To drive this home, I’ll present an excellent quote from Griffin Chure when we were discussing this:

Code you write should be separated by what it does.

In that vein, my module viz.py thus contains functions for making informative plots from data that I collect on a daily basis, usually (but not limited to) data from the Tecan or LCMS. Vizualization is not mixed with the processing or analysis.

Finally, I have the usual setup.py, README.md, and __init__.py files as well as a tests/ directory (more on these soon). You’ll also see a templates/ directory, which is where I keep basic templates that can help streamline some functions. This is another nice thing about a package: you can keep anything in the root directory (or almost anywhere, really) that might be essential or helpful for the user, such as templates, documents, example data, etc.

The __init__.py file and namespaces

As described in Lesson 2, the __init__.py file provides instructions about how the modules are imported.

Mine looks something like this:

from .tecan import *
from .LCMS import *
from .viz import *

__author__ = 'Patrick Almhjell'
__email__ = 'palmhjell@caltech.edu'
__version__ = '0.0.1'

The other modules are handled within those three import statements, so that’s really all I need. This is a pretty common import style.

What this means is that when I run import arnoldLab_utils as ut in my python session, any given function within tecan.py, LCMS.py, viz.py is accessible to me with ut.function().

In other words, these functions are available within the namespace of ut. Namespaces help keep python objects separate, which is a very good thing.

A quick aside on namespaces:

Say I decide to make a function called slice(), which could be used to slice a dataset at a given value and only give me the entries above it (my “hits”, as they’re called when we’re doing screening). This seems innocuous enough. However, you may notice that slice() is a built-in function in python:

slice()

So, if we just had a function we imported called slice(), we’d overwrite the built-in function. This is not something you want to do.

Namespaces solve this issue, because we import our function as ut.slice(), rather than into the global namespace. (Though, generally you should try not to conflict with built-ins.)

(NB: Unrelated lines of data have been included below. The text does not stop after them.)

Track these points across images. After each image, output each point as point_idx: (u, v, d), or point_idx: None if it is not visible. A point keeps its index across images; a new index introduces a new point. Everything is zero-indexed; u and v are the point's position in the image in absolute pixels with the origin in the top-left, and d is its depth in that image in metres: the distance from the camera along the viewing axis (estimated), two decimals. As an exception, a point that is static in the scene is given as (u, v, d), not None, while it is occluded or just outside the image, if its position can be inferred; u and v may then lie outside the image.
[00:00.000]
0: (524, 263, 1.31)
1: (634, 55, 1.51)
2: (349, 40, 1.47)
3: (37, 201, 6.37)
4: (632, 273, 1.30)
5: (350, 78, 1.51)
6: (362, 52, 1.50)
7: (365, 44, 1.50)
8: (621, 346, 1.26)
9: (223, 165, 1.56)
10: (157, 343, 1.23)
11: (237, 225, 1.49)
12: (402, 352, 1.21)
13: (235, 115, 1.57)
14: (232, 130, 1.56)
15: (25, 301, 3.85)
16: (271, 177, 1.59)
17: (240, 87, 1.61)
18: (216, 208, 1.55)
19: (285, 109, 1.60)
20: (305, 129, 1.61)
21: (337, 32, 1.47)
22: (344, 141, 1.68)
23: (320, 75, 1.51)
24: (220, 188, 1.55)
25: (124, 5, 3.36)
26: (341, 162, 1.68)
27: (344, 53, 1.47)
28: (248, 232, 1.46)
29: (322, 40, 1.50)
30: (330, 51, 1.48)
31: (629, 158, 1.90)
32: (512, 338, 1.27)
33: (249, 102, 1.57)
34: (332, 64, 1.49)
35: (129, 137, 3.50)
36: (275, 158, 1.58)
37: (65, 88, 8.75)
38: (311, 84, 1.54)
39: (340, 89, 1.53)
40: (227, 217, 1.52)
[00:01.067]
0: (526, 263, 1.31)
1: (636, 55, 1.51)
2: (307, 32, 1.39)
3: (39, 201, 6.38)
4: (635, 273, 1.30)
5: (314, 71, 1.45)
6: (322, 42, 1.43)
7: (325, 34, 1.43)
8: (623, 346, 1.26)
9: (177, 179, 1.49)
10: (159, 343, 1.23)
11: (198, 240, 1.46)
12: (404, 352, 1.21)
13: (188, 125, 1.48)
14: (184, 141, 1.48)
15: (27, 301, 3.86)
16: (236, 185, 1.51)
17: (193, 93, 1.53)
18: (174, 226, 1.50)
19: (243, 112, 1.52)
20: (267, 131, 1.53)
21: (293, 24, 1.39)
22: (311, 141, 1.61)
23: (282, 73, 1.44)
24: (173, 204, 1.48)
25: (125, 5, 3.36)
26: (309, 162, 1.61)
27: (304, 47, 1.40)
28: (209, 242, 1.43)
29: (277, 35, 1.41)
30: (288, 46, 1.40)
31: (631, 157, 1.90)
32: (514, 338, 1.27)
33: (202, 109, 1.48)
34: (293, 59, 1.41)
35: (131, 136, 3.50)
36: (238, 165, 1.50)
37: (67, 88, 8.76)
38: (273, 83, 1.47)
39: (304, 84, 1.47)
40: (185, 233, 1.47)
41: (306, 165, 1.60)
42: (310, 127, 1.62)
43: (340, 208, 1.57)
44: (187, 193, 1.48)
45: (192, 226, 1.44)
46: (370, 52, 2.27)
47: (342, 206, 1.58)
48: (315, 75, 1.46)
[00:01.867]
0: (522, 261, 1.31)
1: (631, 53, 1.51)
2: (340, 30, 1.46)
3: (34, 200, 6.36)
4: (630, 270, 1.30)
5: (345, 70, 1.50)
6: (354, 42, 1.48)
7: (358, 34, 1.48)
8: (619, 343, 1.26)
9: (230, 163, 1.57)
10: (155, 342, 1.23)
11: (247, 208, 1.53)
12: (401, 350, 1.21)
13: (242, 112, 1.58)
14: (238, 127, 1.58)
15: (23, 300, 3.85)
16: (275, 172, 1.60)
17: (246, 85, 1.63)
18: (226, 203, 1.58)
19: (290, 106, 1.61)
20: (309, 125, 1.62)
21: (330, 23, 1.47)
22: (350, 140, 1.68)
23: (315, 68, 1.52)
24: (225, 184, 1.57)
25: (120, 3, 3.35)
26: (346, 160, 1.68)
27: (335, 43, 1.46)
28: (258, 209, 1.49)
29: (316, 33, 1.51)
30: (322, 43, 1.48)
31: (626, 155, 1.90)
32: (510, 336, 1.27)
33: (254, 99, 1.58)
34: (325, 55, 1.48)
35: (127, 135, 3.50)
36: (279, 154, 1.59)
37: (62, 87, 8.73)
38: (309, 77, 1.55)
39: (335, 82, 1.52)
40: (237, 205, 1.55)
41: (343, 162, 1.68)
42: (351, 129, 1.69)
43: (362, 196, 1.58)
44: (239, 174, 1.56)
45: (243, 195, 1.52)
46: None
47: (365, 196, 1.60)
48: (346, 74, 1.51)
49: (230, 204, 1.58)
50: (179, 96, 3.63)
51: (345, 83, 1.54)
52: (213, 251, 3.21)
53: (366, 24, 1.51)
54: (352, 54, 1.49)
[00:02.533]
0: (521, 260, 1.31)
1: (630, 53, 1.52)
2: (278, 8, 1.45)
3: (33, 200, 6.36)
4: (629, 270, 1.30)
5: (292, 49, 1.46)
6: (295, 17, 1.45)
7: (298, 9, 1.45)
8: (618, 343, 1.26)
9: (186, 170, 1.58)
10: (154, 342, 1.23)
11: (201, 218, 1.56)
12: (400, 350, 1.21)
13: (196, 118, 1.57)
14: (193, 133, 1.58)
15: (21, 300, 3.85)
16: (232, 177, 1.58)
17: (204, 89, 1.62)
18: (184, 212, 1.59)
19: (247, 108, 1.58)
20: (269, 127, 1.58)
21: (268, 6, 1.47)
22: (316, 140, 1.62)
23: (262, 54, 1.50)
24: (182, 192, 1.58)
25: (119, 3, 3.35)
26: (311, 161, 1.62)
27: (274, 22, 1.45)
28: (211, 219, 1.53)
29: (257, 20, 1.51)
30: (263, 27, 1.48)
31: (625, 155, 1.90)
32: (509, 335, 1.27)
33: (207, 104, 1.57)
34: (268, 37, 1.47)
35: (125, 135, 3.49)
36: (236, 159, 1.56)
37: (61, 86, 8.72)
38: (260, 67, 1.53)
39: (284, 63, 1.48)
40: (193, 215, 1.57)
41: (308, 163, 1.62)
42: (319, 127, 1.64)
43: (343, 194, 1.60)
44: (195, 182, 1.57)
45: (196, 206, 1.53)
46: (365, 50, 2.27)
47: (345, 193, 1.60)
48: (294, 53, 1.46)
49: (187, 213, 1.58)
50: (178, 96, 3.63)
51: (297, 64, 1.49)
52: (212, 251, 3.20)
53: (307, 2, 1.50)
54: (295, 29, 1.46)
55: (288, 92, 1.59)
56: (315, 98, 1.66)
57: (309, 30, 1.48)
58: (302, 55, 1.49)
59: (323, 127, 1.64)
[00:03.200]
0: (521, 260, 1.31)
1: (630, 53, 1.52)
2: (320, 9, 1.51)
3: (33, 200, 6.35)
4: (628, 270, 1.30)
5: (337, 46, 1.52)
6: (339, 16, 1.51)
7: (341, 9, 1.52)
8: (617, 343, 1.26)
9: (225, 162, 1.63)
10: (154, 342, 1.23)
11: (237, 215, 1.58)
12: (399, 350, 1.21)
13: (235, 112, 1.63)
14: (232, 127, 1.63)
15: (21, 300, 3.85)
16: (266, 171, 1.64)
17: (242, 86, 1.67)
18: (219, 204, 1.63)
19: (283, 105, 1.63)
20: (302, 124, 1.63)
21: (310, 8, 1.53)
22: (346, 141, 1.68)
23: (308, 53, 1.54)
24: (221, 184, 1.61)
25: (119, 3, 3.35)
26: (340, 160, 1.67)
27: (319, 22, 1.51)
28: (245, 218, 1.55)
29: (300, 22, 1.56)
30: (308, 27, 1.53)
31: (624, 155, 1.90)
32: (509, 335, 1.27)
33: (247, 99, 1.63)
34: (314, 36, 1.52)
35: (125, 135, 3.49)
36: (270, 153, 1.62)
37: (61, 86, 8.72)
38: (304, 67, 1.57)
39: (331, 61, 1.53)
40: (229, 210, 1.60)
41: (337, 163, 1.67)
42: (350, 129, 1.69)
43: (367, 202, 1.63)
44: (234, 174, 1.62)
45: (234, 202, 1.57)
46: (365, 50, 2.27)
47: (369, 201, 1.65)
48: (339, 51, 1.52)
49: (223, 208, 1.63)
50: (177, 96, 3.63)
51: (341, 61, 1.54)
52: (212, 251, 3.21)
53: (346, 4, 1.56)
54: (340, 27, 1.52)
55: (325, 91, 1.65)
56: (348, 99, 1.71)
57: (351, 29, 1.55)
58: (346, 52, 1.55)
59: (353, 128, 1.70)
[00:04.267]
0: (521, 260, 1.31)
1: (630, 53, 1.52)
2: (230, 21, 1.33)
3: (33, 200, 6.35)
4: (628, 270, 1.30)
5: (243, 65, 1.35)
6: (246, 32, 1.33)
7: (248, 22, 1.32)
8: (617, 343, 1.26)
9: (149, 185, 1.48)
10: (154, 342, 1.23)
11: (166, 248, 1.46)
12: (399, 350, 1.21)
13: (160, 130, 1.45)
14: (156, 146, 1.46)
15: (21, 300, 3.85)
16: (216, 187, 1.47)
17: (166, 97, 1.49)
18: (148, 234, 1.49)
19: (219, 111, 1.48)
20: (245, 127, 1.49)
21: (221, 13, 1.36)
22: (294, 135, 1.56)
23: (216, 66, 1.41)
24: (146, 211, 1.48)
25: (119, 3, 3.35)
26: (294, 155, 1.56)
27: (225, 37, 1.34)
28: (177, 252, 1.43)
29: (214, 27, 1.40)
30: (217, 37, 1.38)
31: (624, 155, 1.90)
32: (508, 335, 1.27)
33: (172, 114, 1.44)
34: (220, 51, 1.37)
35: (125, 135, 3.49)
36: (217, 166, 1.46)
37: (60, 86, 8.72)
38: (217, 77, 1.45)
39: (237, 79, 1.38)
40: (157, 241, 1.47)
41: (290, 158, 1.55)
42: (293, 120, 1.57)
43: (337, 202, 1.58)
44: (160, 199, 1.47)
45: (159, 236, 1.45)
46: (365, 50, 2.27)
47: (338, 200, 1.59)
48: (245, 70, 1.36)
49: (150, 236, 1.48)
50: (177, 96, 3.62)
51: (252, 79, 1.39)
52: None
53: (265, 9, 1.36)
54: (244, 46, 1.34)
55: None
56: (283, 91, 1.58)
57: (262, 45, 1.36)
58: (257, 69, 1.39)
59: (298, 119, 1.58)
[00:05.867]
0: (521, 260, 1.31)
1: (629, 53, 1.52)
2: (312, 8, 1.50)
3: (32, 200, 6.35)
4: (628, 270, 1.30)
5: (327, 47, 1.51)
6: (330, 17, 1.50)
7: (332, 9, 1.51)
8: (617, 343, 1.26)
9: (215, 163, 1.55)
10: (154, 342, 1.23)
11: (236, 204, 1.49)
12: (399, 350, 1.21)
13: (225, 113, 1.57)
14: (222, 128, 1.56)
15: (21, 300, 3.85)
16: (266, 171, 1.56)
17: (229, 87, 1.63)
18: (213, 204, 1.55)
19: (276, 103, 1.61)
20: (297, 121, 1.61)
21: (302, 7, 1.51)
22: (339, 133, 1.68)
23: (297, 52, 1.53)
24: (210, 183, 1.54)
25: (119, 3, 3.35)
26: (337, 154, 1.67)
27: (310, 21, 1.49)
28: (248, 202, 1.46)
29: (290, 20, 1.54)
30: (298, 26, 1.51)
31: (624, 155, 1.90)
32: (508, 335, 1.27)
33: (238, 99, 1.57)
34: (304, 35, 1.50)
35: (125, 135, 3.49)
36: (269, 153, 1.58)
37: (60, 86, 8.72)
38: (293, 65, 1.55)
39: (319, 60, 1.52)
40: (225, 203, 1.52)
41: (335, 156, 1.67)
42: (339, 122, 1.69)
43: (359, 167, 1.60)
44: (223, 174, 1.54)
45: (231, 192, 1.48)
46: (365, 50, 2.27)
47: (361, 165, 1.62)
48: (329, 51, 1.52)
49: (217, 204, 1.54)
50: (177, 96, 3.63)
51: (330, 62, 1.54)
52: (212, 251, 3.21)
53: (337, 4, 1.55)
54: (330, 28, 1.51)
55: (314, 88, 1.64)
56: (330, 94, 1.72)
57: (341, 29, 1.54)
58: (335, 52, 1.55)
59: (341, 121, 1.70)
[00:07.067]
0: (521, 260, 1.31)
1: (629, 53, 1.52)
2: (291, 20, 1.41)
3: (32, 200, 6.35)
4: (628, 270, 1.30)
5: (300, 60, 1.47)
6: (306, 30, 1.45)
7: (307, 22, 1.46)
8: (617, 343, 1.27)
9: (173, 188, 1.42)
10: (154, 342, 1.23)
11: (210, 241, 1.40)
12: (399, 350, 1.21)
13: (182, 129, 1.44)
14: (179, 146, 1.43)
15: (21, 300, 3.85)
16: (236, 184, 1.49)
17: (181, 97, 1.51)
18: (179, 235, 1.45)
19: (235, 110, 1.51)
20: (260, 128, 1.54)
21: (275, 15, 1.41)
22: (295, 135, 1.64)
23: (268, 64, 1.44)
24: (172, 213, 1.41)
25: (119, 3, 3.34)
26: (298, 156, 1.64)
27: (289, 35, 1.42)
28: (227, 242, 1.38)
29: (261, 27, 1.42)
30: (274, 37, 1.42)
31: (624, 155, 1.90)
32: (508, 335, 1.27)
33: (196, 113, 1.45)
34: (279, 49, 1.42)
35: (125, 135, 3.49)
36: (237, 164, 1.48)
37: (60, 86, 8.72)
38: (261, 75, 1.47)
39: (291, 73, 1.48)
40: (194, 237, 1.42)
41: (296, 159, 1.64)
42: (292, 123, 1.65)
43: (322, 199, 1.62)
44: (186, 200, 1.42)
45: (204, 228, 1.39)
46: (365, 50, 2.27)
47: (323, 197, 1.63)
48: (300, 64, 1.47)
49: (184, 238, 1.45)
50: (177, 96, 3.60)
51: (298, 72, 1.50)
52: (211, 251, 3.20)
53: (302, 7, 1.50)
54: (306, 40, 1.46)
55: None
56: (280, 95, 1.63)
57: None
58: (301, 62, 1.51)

So I’ll issue a warning here:

Don’t import a module into the global namespace (``from module import *``) unless you are really sure you will not get a name clash. (And even then, be careful.)

An alternative __init__.py import statement might look something like this:

from . import tecan
from . import LCMS
from . import viz

where you then access a function in tecan.py with ut.tecan.function().

You can find more on __init__.py and package architecture here.

Computing environment

[1]:
%load_ext watermark

%watermark -v -p jupyterlab
CPython 3.7.4
IPython 7.8.0

jupyterlab 1.1.4